University of Texas, Brazil to Develop Zika Vaccine Ready for Clinical Trials Within a Year

Brazil and the University of Texas signed an agreement to develop a Zika Virus vaccine. The vaccine may be on the way sooner than many health experts anticipated.

The goal is to have the vaccine ready for clinical trials within a year and market-ready in three years.

The Associated Press reported Brazilian Health Minister Marcelo Castro announced the deal Thursday, saying that the Brazilian government will invest $1.9 million in the research. The research project will be jointly conducted by the University of Texas Medical Branch (UTMB) in Galveston and the Evandro Chagas Institute in the Amazonian city of Belem.

Brazilian officials previously said any Zika vaccine could take as many as five years. However, on Thursday, Castro said he was more optimistic, commenting it could be ready for distribution within three years. Previously, Breitbart News reported scientists believed an FDA (U.S. Food and Drug Administration) approved vaccine might be at least a decade away, although an emergency shot could be available by year’s end.

Breitbart Texas’ Lana Shadwick reported UTMB was the largest research center for arboviruses vaccines. The Zika virus, like Dengue fever, yellow fever, West Nile virus, and encephalitis all fall under the heading of arboviruses, which means they emanate from arthropods such as mosquitoes and ticks.

According to the Associated Press, Castro said the Health Ministry also reached vaccine partnerships with the U.S. Centers for Disease Control and Prevention (CDC) and looks forward to working with pharmaceutical giant GlaxoSmithKline because of its role in developing a vaccine against Ebola after the 2014 West African deadly outbreak.

Zika virus is a mild illness for most people, although Guillain-Barré syndrome, a rare paralysis disease, increased during the 2014 French Polynesia Zika virus outbreak. However, pregnant women are most at-risk. Brazil’s Zika outbreak sparked a public health crisis. Researchers suspect a link to such devastating birth defects as microcephaly, where the in utero baby’s brain stops developing. Breitbart News reported Brazilian medical experts documented more than 4,000 cases of microcephaly, diagnosing 200 cases per week. Zika also may be connected to other poor pregnancy outcomes including vision birth defects.

Castro noted: “This isn’t just Brazil’s concern; it’s the world’s concern.”

In the United States, the CDC issued travel advisory warnings for pregnant women to the Zika affected Latin American countries and Caribbean islands. The World Health Organization (WHO) reported between January 2014 and Feb. 5, 2016, 33 countries with Zika virus cases and “indirect evidence of local transmission in six additional countries.”

Castro said WHO chief Margaret Chan is expected to visit Brazil on Feb. 23 to help coordinate the government’s response with other agencies around the world. An initial delegation of 15 researchers from the CDC arrive in Brazil on Friday, according to AP.

On Feb. 10, health experts testified before the Texas House of Representatives Public Health Committee suggesting the Lone Star State was poised to lead the charge in developing a Zika virus vaccine. Said Jennifer Herricks, postdoctoral fellow at Rice University’s Baker Institute for Public Policy and the National School of Tropical Medicine at Baylor College of Medicine: “Texas has some of the best biomedical researchers in the world.” She added that the state has the largest medical center in the world as well as experts on tropical medicine “at our disposal,” Austin ABC-TV affiliate KVUE reported.
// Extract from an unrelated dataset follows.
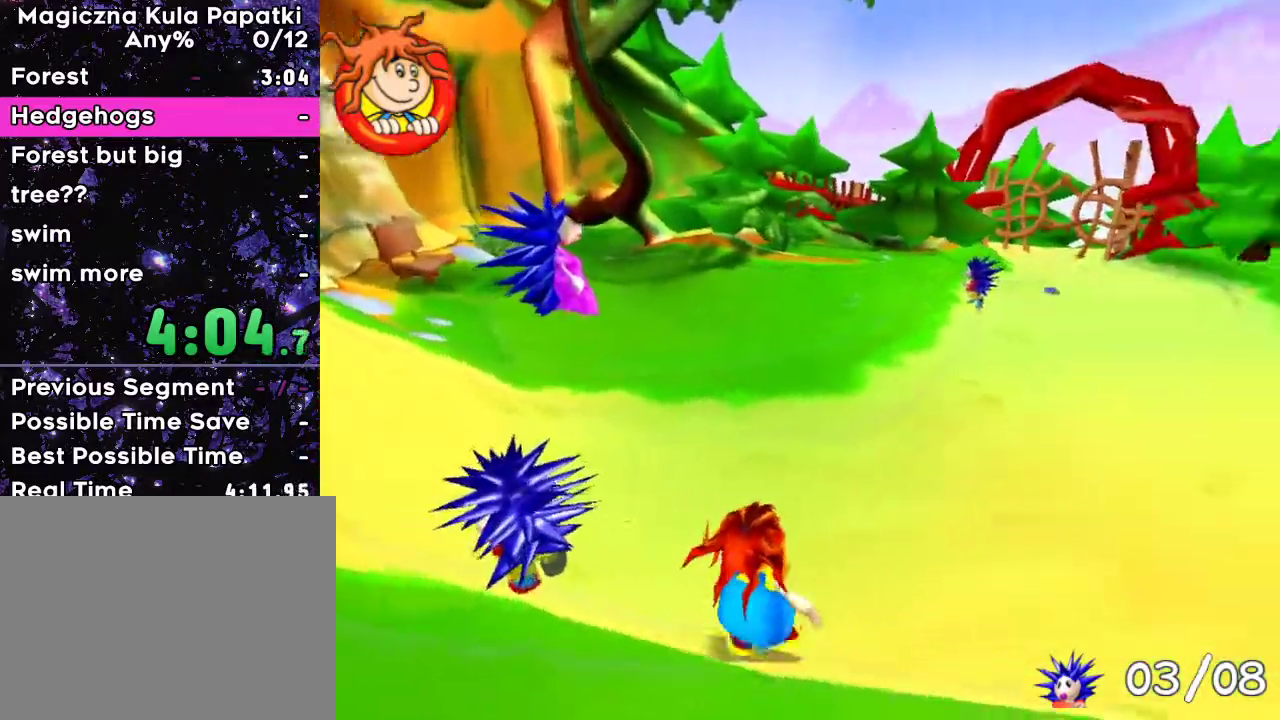
{"keys": ["up"], "events": [[283, "d", "up"], [300, "right", "up"]]}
Dallas County health officials also announced plans to begin testing for Zika virus in their lab as soon as next week to “help get faster turnaround on tests for pregnant women who have traveled from those endemic countries,” said the county’s Health and Human Services (DCHHS) Director Zachary Thompson. In response to this news, Governor Greg Abbott tweeted “Texas is leading the effort to control Zika virus.”

Texas reported three new Zika cases this week. It braces for more test results still pending from the CDC. The only known sexually transmitted case of Zika in the U.S., to date came out of Dallas where a patient had contact with an infected partner who recently traveled to Venezuela. Last week, Abbott appointed a 31 member infectious disease preparedness and response task force to address the virus.

The most recent figures from the CDC show the 52 travel-related Zika cases in the United States. Nine additional cases came out of Puerto Rico and one in the U.S. Virgin Islands.

U.S. Director of National Intelligence James Clapper added the Zika virus to the list of infectious diseases threatening the nation, which include Middle East Respiratory Syndrome (MERS) and Ebola. The White House asked Congress $1.8 billion in emergency funding to fight the virus, and the WHO declared the Zika outbreak to be a global emergency.